O presidente-executivo Josh D'Amaro anunciou por e-mail uma nova rodada de redução de quadro na Walt Disney, que deve eliminar cerca de 1.000 vagas. Fontes ouvidas pela imprensa indicam que os cortes atingem o grupo de marketing — já reorganizado em janeiro — além de estúdios e televisão, ESPN, produtos e tecnologia e algumas funções corporativas. A empresa começou a notificar funcionários esta semana, segundo relatos.
A decisão ocorre enquanto a Disney se ajusta a realidades econômicas mais duras: encolhimento do mercado televisivo, queda de bilheteria e competição acirrada no streaming. Em 2023, a companhia já havia anunciado a eliminação de 7.000 postos como parte de um plano para economizar US$ 5,5 bilhões, num contexto de pressão do investidor ativista Nelson Peltz por maior eficiência e melhora nos resultados.
Do ponto de vista corporativo, a nova redução confirma que as medidas anteriores não encerraram a necessidade de reestruturação. Para uma organização que empregava cerca de 231 mil pessoas ao fim do último ano fiscal, cortes sucessivos sinalizam uma busca contínua por simplificação e tecnologia, mas também elevam o risco de perda de talento especializado e impacto na capacidade criativa e operacional.

___

#### Tarefas do exercício:
[1] Resuma em duas frases o texto sobre os cortes na Disney.
[2] Por favor, dê continuidade ao texto sobre os cortes na Disney a partir do ponto em que ele termina.
Os itens a seguir formam um material separado do texto.

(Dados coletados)
___

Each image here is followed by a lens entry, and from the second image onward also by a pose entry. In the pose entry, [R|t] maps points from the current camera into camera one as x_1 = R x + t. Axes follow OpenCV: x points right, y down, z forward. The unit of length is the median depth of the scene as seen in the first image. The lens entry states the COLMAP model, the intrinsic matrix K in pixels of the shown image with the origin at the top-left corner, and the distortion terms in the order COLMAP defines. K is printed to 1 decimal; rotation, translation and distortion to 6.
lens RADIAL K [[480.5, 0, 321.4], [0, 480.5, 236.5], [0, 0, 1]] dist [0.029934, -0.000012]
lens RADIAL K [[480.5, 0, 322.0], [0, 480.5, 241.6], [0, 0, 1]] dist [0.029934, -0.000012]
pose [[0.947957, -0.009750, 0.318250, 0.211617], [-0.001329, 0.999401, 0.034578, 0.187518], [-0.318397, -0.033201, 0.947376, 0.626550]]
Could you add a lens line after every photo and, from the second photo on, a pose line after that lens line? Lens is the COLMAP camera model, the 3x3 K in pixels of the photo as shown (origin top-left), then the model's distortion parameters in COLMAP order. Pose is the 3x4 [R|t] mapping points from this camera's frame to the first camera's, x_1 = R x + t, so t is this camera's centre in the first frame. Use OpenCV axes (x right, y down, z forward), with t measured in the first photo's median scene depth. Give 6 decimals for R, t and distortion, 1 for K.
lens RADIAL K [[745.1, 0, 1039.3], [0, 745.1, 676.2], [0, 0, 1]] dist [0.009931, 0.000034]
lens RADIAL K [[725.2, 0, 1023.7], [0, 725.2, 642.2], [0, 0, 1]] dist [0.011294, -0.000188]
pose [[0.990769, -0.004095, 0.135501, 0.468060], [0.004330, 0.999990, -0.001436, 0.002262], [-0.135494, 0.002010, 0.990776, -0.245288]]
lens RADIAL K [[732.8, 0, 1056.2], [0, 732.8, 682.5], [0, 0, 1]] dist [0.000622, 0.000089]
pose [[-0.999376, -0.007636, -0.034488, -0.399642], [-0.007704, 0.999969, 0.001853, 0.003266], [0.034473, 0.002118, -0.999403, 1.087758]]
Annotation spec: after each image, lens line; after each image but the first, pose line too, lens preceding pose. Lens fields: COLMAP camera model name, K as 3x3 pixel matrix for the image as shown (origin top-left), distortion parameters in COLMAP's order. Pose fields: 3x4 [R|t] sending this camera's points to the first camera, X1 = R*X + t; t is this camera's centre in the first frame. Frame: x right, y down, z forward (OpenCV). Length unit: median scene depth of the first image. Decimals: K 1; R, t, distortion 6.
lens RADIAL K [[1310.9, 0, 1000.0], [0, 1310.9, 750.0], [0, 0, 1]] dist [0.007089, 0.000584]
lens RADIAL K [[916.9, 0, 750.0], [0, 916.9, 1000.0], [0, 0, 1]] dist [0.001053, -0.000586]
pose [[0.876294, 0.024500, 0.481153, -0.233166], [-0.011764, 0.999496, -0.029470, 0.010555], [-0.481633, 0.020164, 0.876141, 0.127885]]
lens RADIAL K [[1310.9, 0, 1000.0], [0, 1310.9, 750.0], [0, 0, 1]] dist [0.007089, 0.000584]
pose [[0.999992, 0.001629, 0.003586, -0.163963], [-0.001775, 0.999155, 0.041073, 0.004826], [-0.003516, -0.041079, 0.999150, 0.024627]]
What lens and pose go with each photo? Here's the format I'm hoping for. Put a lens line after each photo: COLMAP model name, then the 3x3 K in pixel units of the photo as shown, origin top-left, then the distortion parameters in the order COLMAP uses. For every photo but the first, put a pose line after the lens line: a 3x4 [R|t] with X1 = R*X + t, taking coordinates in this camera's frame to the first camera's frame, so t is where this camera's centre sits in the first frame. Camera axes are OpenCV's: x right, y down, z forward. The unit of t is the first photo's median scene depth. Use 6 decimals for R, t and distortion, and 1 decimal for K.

___

#### Respostas esperadas:
[1] O presidente-executivo Josh D'Amaro anunciou por e-mail uma nova rodada de redução de quadro na Walt Disney, que deve eliminar cerca de 1.000 vagas em áreas como marketing, estúdios e televisão, ESPN, produtos e tecnologia e algumas funções corporativas. A decisão ocorre diante do encolhimento do mercado televisivo, da queda de bilheteria e da competição acirrada no streaming, depois da eliminação de 7.000 postos anunciada em 2023, e sinaliza uma busca contínua por simplificação, mas com risco de perda de talento especializado.

[2]
Politicamente e economicamente, o movimento fica no terreno esperado de responsabilidade fiscal empresarial — reduzir custos diante de receitas pressionadas —, mas impõe desafios: queda de moral interno, necessidade de comunicação transparente e possível efeito sobre prazos e qualidade de produções. Para investidores, é sinal de que a gestão segue sob pressão por resultados; para o setor, reforça que a transição para modelos digitais e mais enxutos ainda está longe de se estabilizar.